Nos ha mostrado con su vida que hoy, como ya anunció Maura, la libertad se ha hecho conservadora, mientras que la ortodoxia encuentra un agradable cobijo en la izquierda. Si Wittgenstein y Nietzsche advirtieron que no se puede pensar libremente si se piensa con miedo a hacerse daño, hoy podemos decir que si piensas libremente, te harán daño. Pero, digámoslo claro: si la guardia roja de la corrección política no te ha tratado aún de fascista, tienes que empezar a dudar de tu libertad de pensamiento.

¿Qué es ser conservador? Es ser respetuoso y, sobre todo, agradecido con el proceso dinámico de la tradición para poder proporcionarle así la posibilidad de un futuro. Aquello que ha pasado la prueba del tiempo, bien merece disponer de oportunidades de desarrollo. No se puede ser conservador si no se tiene nada a lo que garantizarle un futuro. Por eso el conservador sólo puede ser ecologista. En este sentido el conservador no pretende tanto conservar como reencantar. La conservación sólo merece la pena si lo que se conserva es bueno y bello. Si hay una idea que el provocador Scruton ha repetido incesantemente es que, sin amor a la belleza circundante, es absurdo ser conservador. De ahí La urgencia de ser conservador.

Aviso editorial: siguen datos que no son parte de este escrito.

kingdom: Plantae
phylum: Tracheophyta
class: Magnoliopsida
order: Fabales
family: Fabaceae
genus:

Si tomó partido a favor del Brexit fue porque estaba convencido de la necesidad de restaurar una soberanía nacional y una ética comunitaria que la UE es incapaz, no ya de crear, sino ni tan siquiera de plantearse como posibilidad. No hay ética comunitaria sin conciencia del nosotros y sin una vivencia clara de la copertenencia que es, en sí misma, una virtud política. Animaba a resistirse a la imposición foránea de leyes que pretenden modificar nuestro estilo de vida. La nación, la soberanía del pueblo y el amor tradicional a la belleza de lo nuestro (todo eso que sustenta el sentido común) son las únicas fuentes de confianza en caso de urgencia.

Veía en el Brexit la posibilidad de refundar los lazos horizontales de copertenencia y el apego a la Corona entre las naciones que forman el Reino Unido.

El conservadurismo de Scruton, quizá por la preponderancia del amor a la belleza, es propositivo, ajeno a esa obsesión por el declive que se ha apoderado de no pocos conservadores continentales, en particular franceses. Un conservador lacrimoso no es más conservador, lo que tiene es problemas de visión.

Roger Scruton fue también compositor aficionado. Además de un par de óperas, escribió las canciones que ha agrupado con el título genérico de Three Lorca Songs. En ellas pone música a la Casida de la rosa, la Canción del jinete y a la Despedida. En su último cumpleaños, el 27 del pasado mayo, la soprano Emily Van Evera le cantó las tres. La más emotiva, como es fácil de entender, fue Despedida, cuya melodía acompañó a Scruton durante los últimos meses de su vida. Despidámonos, pues, de él, con los versos de la Despedida de Lorca:

Si muero,
dejad el balcón abierto.
El niño come naranjas.
(Desde mi balcón lo veo).
El segador siega el trigo.
(Desde mi balcón lo siento).
¡Si muero,
dejad el balcón abierto!

Gregorio Luries, profesor de filosofía y autor de La escuela contra el mundo, El valor del esfuerzo o Mejor educados. El arte de educar con sentido común, entre otros.